- LIST OF TASKS
**a)** According to the passage on Mach-Zehnder interferometers, who realized the first electronic MZ-interferometer, and in what kind of conductor?
**b)** Translate this sentence from the passage on Mach-Zehnder interferometers into Spanish: "A high visibility of the conductance oscillations was observed, however the visibility was not perfect."

- EXERCISE PASSAGE
--- START ---

The MZ-interferometer is a subject of most textbooks in optics.[3] In the framework of quantum optics, considering individual photons rather than classical beams of light, the interference arises due to the superposition of the amplitudes for two different possible paths of a single photon. This leads to an interference term in the light intensity. The MZ-interferometer is thus a prime example of a single particle interferometer.[4] Various electronic interferometers with ballistic transport of the electrons have been investigated experimentally over the last decades, as e.g. Aharonov-Bohm (AB) rings[5] and double-slit interferometers.[6] Detailed investigations of dephasing in ballistic interferometers was carried out in Refs. [7,8]. Only very recently was the first electronic MZ-interferometer realized by Ji et al.[9] in a mesoscopic conductor in the quantum Hall regime. A high visibility of the conductance oscillations was observed, however the visibility was not perfect. This led the authors to investigate in detail various sources for dephasing. As a part of this investigation, also shot noise was measured. Still, some aspects of the experiment are not yet fully understood. Theoretically, Seelig and one of the authors [10] investigated the effect of dephasing due to Nyquist noise on the conductance in a MZ-interferometer. The effect of dephasing on the closely related four-terminal resistance in ballistic interferometers [11] was investigated as well. Dephasing in ballistic strongly interacting systems is discussed by Le Hur. [12,13] Following the experimental work of Ji et al.,[9] Marquardt and Bruder investigated the effect of dephasing on the shot-noise in MZ-interferometers, considering dephasing models based on both classical [14,15] as well as quantum fluctuating fields.[16] Very recently, Forster, Pilgram and one of the authors [17] extended the dephasing model of Refs. [10,14] to the full statistical distribution of the transmitted charge.

--- END ---

- INFORMATION PROVIDED
--- START ---

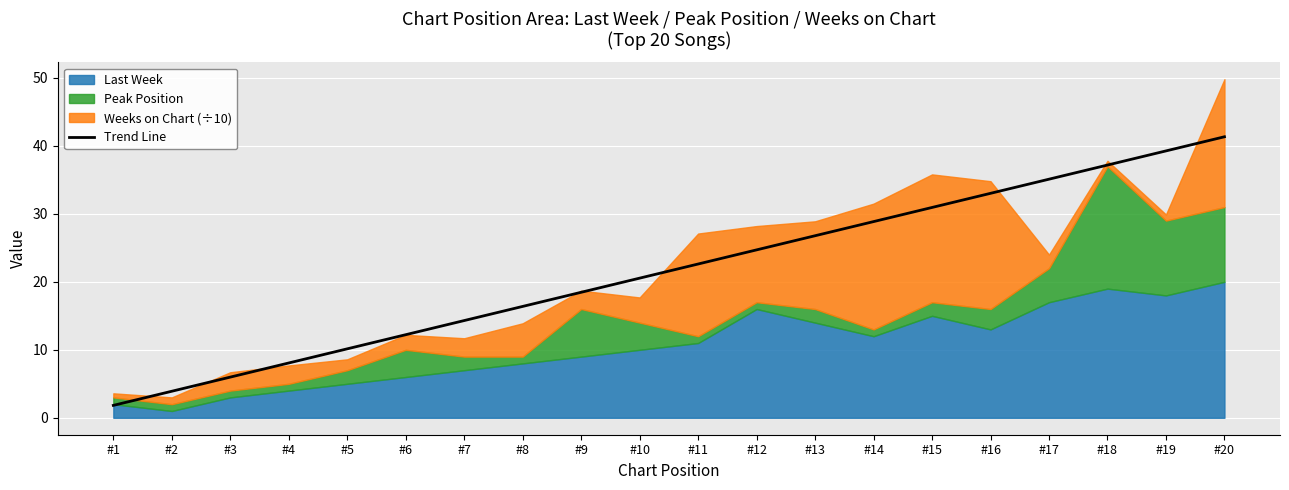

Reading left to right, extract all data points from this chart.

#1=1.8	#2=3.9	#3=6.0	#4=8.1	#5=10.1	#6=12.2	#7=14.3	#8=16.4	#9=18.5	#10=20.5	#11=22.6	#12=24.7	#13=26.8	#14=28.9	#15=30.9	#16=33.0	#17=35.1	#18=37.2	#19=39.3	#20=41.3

--- END ---
--- START ---

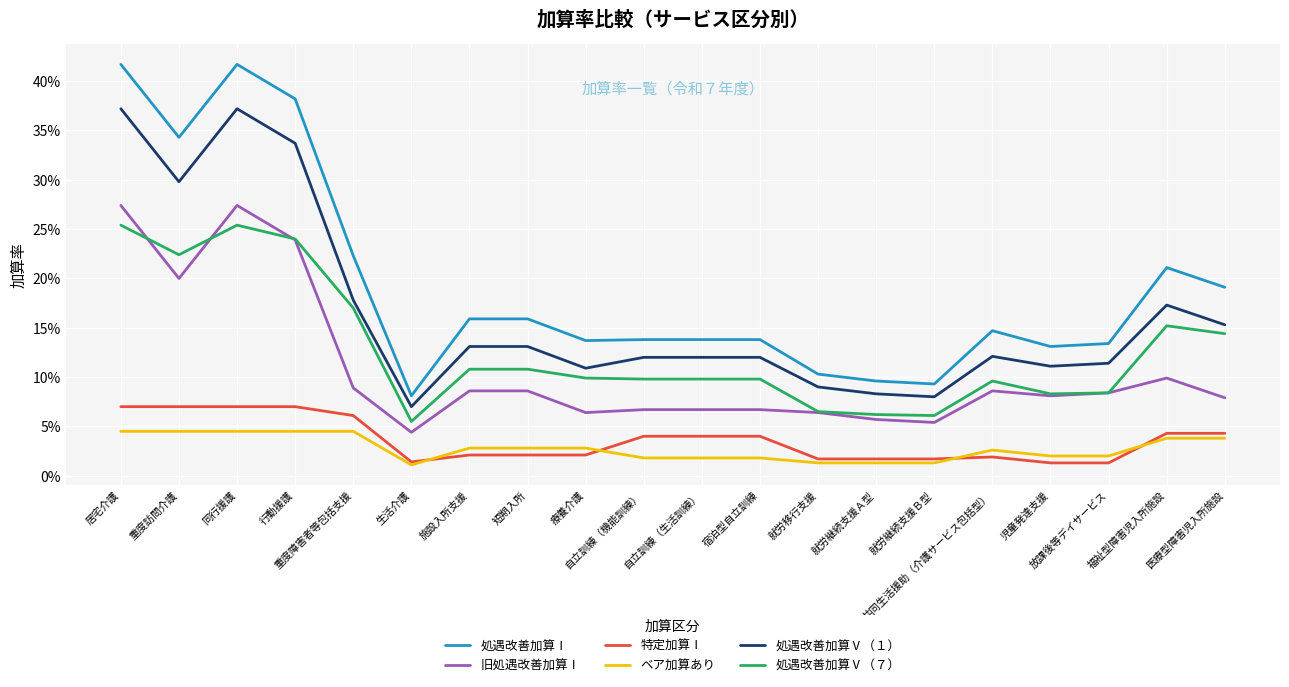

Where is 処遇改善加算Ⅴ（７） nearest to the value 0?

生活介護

--- END ---

- RESULTS OF THE EXERCISE
**a)** Ji et al. realized it in a mesoscopic conductor in the quantum Hall regime.

**b)** Se observó una alta visibilidad de las oscilaciones de la conductancia; sin embargo, la visibilidad no era perfecta.